The nuclear disaster in Japan is the case study that just keeps on giving. Putting aside the policy and planning issues about the reactor itself, there is another problem, the extent of which we still don’t know. The power plant, like many other industrial facilities, made extensive use of temporary workers. However, at the Fukushima Daiichi nuclear power plant it was temporary workers, according to the New York Times (http://nyti.ms/fEeMjR), that were assigned the ts, “thousands of untrained, itinerant, temporary laborers who handle the bulk of the dangerous work at nuclear power plants here and in other countries (are) lured by the higher wages offered for working with radiation. Collectively, these contractors were exposed to levels of radiation about 16 times as high as the levels faced by Tokyo Electric employees…”
Any way you look at it, this is a questionable practice. Even putting aside the ethical issues, can management avoid dangerous work and still really mange teh plant? Yet, the decision was to expand the use of temps after the plan was damaged. Much of the heroism we’ve heard about in Fukushima… the desperate efforts to stop the reactor from melting down, lives potentially lost to radiation exposure, continuing to work while the reactor might explode at any moment… appears to be the work of temps.

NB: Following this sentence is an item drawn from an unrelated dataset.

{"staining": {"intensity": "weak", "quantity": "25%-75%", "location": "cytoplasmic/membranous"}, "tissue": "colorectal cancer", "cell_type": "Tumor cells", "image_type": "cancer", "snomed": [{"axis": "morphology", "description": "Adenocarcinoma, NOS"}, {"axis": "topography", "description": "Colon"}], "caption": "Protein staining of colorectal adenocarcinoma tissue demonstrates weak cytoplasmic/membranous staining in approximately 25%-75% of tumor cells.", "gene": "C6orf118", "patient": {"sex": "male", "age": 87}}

I’ve never been to Fukushima and I certainly didn’t have any plans to visit anytime soon, so I guess I’ll have to wait for additional news from Japan to know what’s really been going on at the plant for the last few weeks. However, I wonder, exactly which functions have been given to the temps, just because they are dangerous. The most fundamental rule in Outsourcing is that you never outsource your core. It’s pretty much the mantra of the outsourcing industry. But when things go wrong in a nuclear power plant a LOT of functions suddenly become dangerous. If all the managers can only manage “from the rear” (preferably from behind a lead wall) I’m not quite sure how the very best management decisions can be made. We’ll see what unfolds in the coming weeks, but I’m getting the feeling that Japan’s nuclear power managers weren’t thinking about protecting their core functions when that “other” core starting having problems.
Having worked with a LOT of different fortune 500 firms I can tell you that there is little consensus about which functions are core. In many organizations, I’ve found that there is little analytic thought devoted to identifying core functions. Instead the core is usually defined by tradition and habit. What about your organization? What is the process that you use to identify your core functions? How do you decide which positions should be filled by a full-time worker, a contract worker, a temp or should be outsourced?

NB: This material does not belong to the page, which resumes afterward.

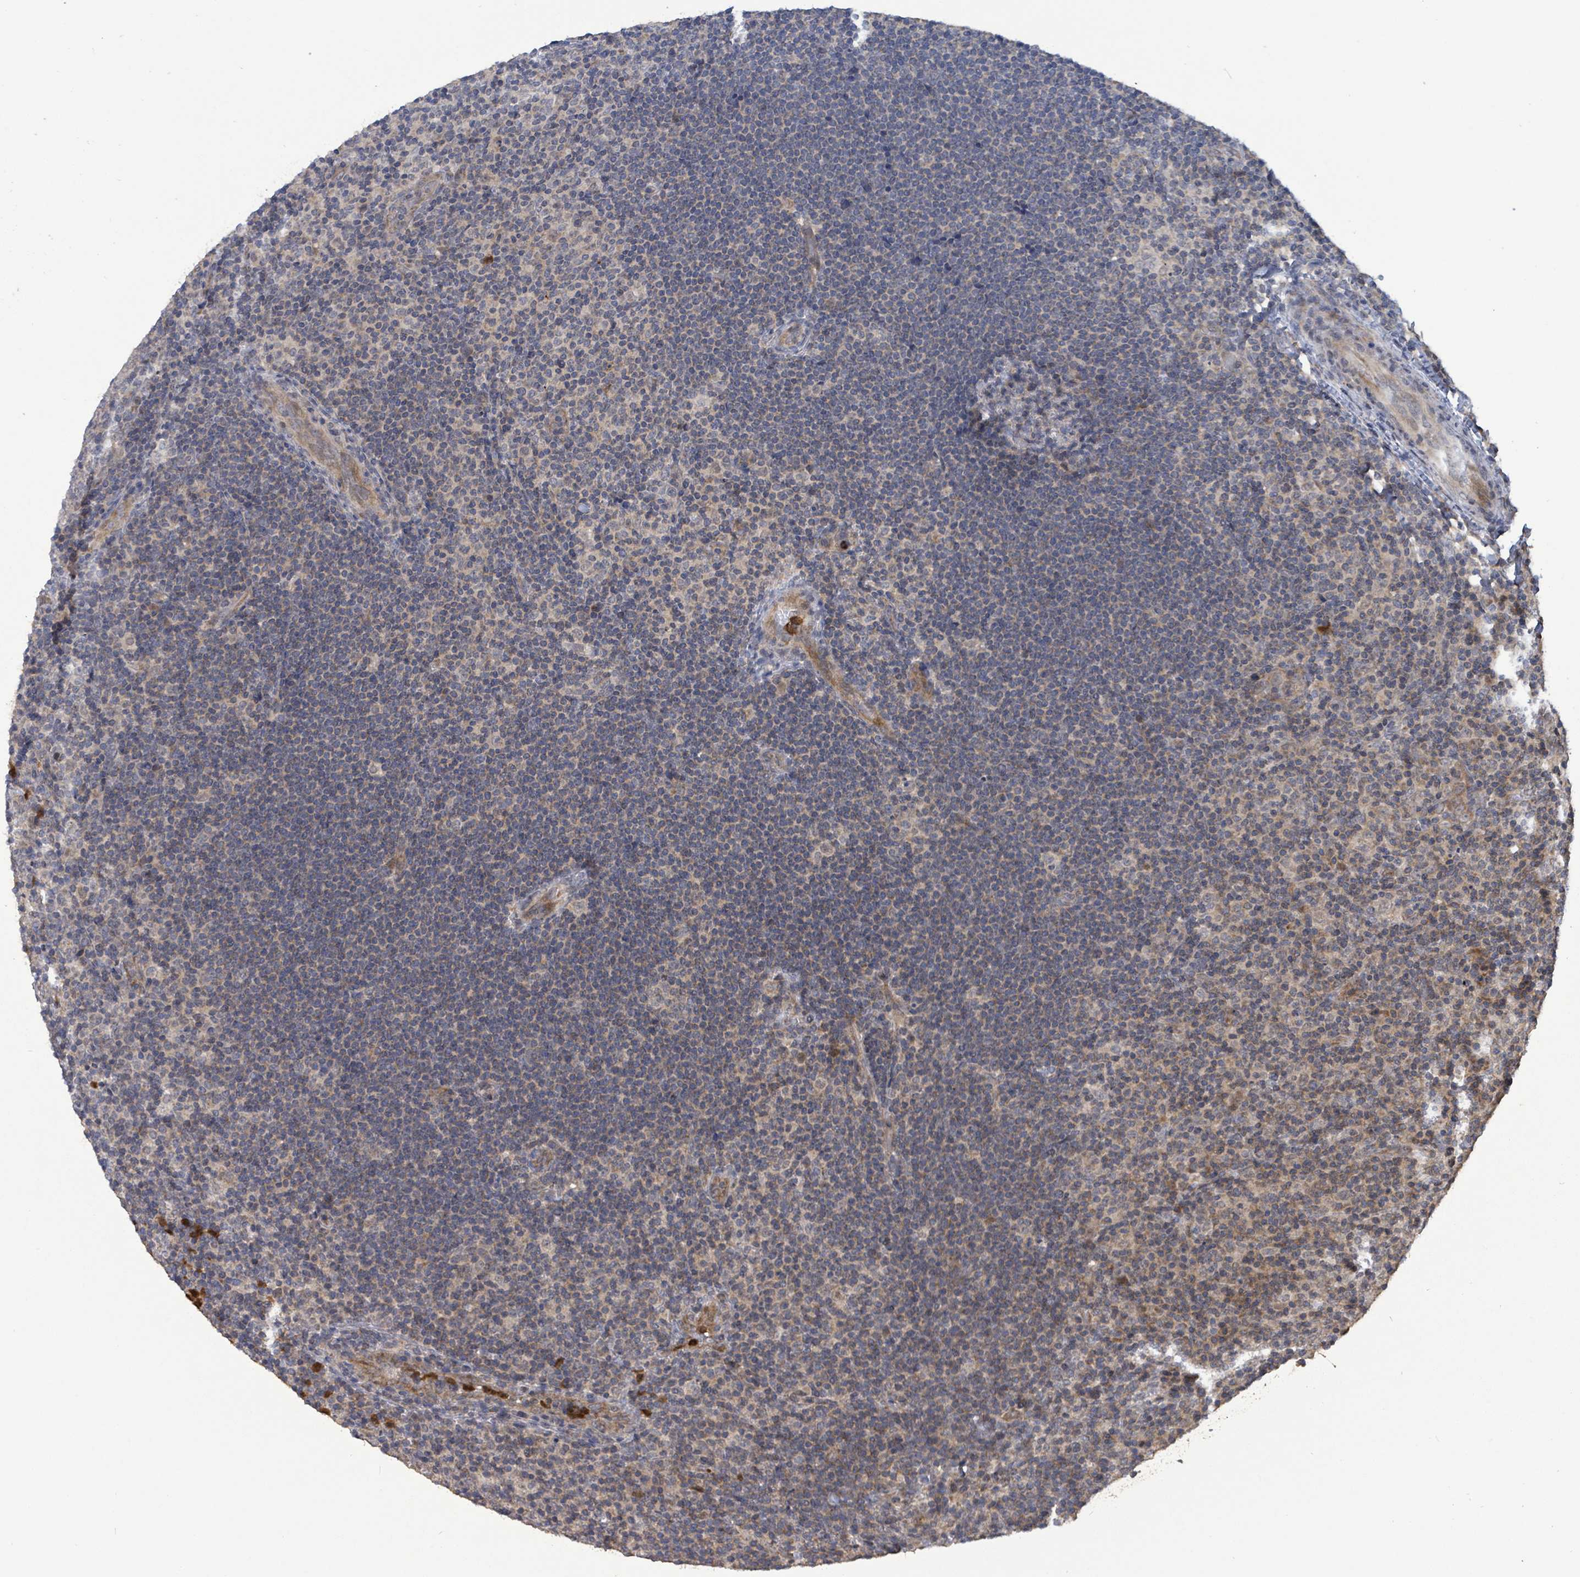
{"staining": {"intensity": "negative", "quantity": "none", "location": "none"}, "tissue": "lymphoma", "cell_type": "Tumor cells", "image_type": "cancer", "snomed": [{"axis": "morphology", "description": "Hodgkin's disease, NOS"}, {"axis": "topography", "description": "Lymph node"}], "caption": "Lymphoma was stained to show a protein in brown. There is no significant staining in tumor cells.", "gene": "COQ6", "patient": {"sex": "female", "age": 57}}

In the past, this question was somewhat academic. Outside of a major re-organization, this was not a frequently asked question. Today, however, the impact of outsourcing combined with the rise of Cloud-based functions makes answering this question a much higher priority for every manager. Give some thought to how you define your core functions, and we’ll revisit this issue in a few days. But for now, that’s my Niccolls worth!